Several organizations filed comments with the Commission urging the creation of this comprehensive database along with a safe harbor from liability for calls placed to reassigned numbers. Our team submitted robust comments on behalf of the Retail Industry Leaders Association (RILA), a leading trade association comprised of many of the country’s largest and most innovative retailers. RILA “applaud[ed] the Commission’s renewed attention, both in the Reassigned Numbers Further Notice and in the TCPA Public Notice of May 14, 2018, to the problem of inadvertent calls to reassigned numbers, which has been exacerbated by the lack of a comprehensive and authoritative database against which legitimate callers can scrub calling lists.” Comments of the Retail Industry Leaders Association at 2, In re Advanced Methods to Target and Eliminate Unlawful Robocalls, CG Docket No. 17-59 (June 7, 2018).
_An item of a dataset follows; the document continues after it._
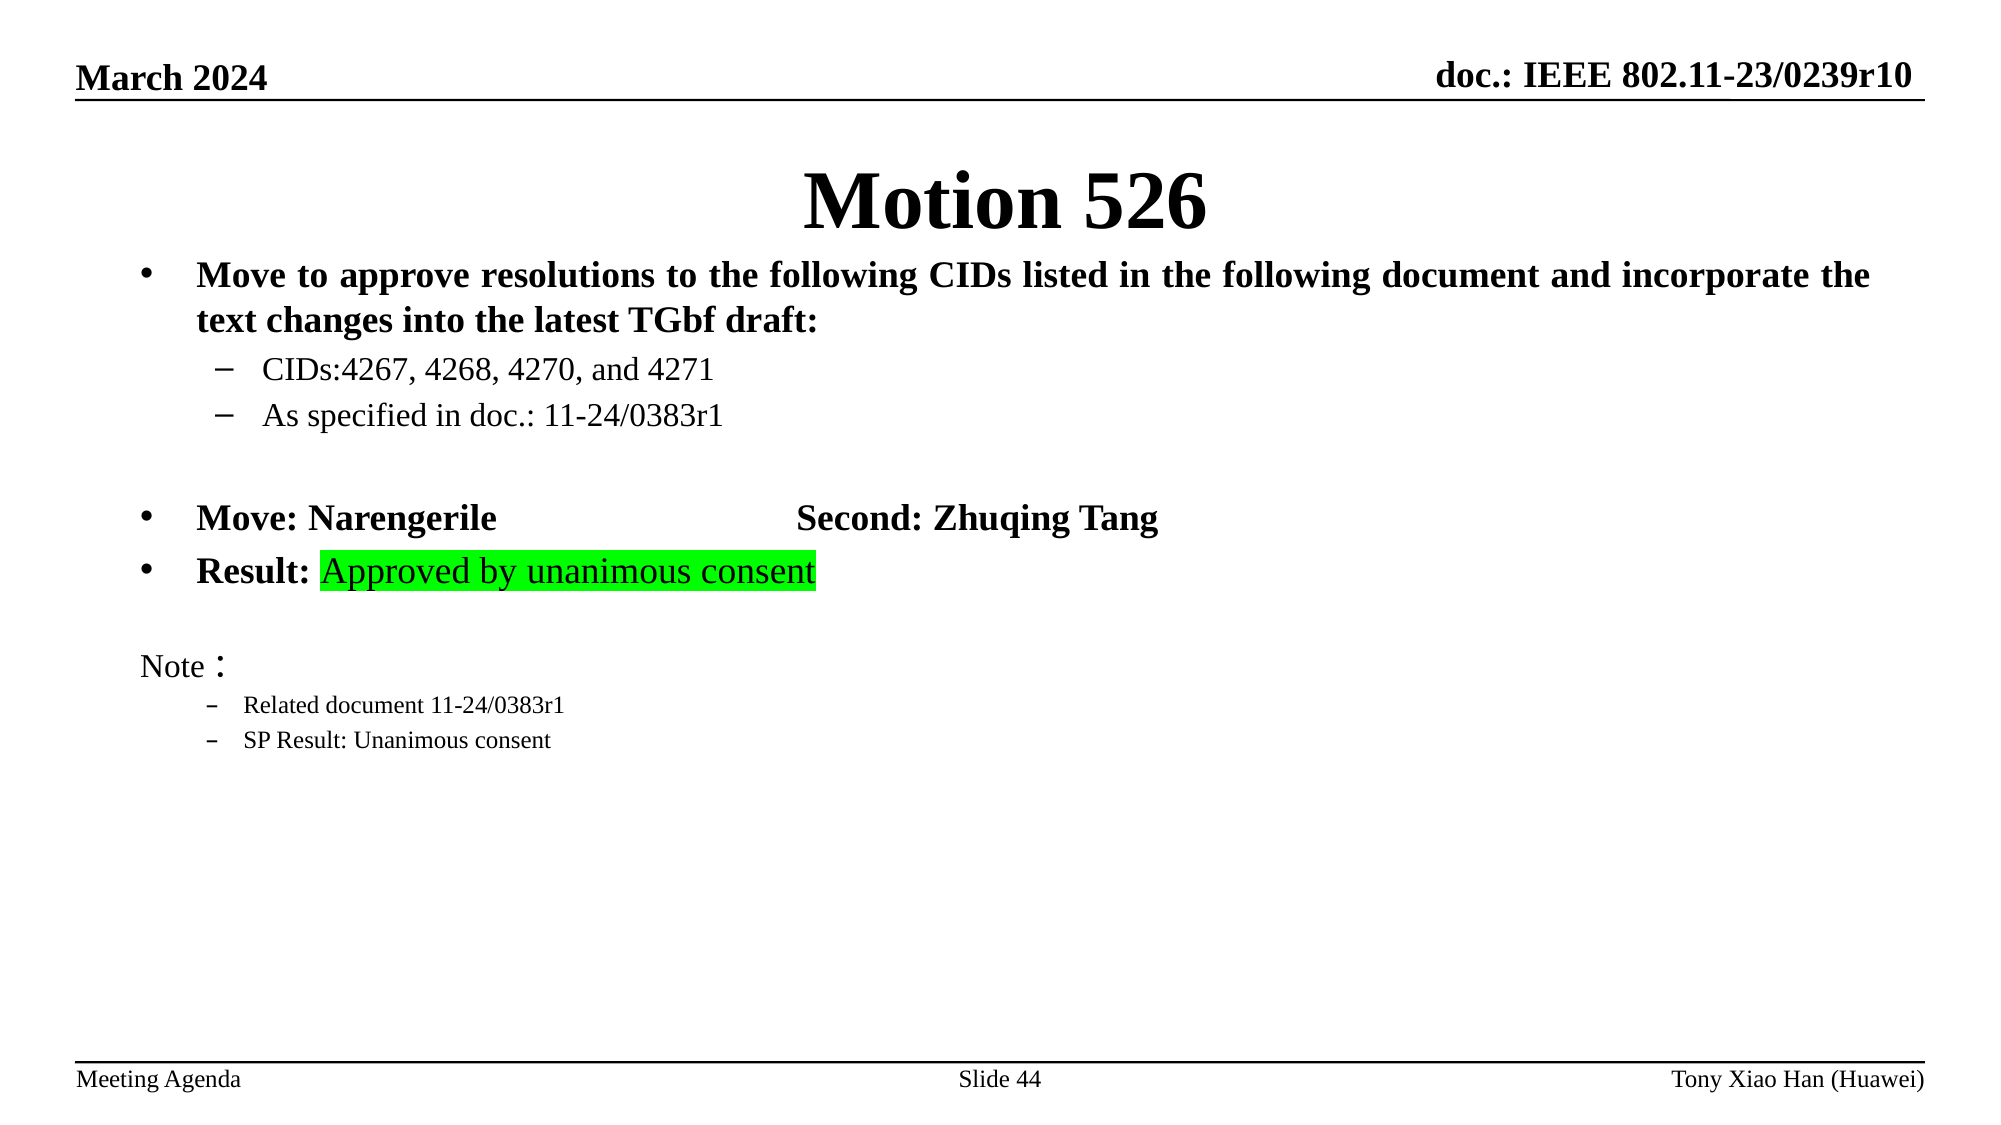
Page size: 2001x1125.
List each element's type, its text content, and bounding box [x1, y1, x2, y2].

RILA noted that “[n]either callers nor consumers have been well-served by the Commission’s prior approach to this issue, which created an unachievable standard for compliance, an unavoidable risk of liability, and an undeniable chilling effect on speech—none of which was defensible as a matter of law or advisable as a matter of policy. . . . Together, an authoritative database and safe harbor mechanism would be a meaningful step forward in the Commission’s broader effort to encourage important communications and discourage illegal robocalls.” Id. at 2–3. Similarly, the American Bankers Association wrote to the Commission expressing its “support[] [for] the creation of a centrally administered Reassigned Numbers Database that contains information on the permanent disconnection and reassignment of phone numbers. A critically important aspect of the Database is the provision of a safe harbor for companies that utilize the Database.” Comments of the American Bankers Association at 2, In re Advanced Methods to Target and Eliminate Unlawful Robocalls, CG Docket No. 17-59 (June 7, 2018).

While parties await the FCC’s ruling on several key TCPA issues following the D.C. Circuit’s decision in ACA International in March 2018, this development is a step in the right direction for all parties. In Commissioner O’Rielly’s statement on yesterday's vote, he noted that he has “been promised that a comprehensive redo of our TCPA rules will be considered promptly.” Statement of FCC Commissioner Michael O’Rielly at 1, In re Advanced Methods to Target and Eliminate Unlawful Robocalls, CG Docket No. 17-59 (Dec. 12, 2018). He further stated that “[t]oday’s action is a positive development in reversing the previous FCC’s deeply-flawed 2015 TCPA Order. However, much more work remains, particularly on narrowing the prior Commission’s ludicrous definition of ‘autodialer,’ and eliminating the lawless revocation of consent rule. I am optimistic that our next steps will go a long way in reading the TCPA in a logical way and limiting wasteful and frivolous TCPA litigation that does nothing to protect consumers or stop illegal robocalls.” Id.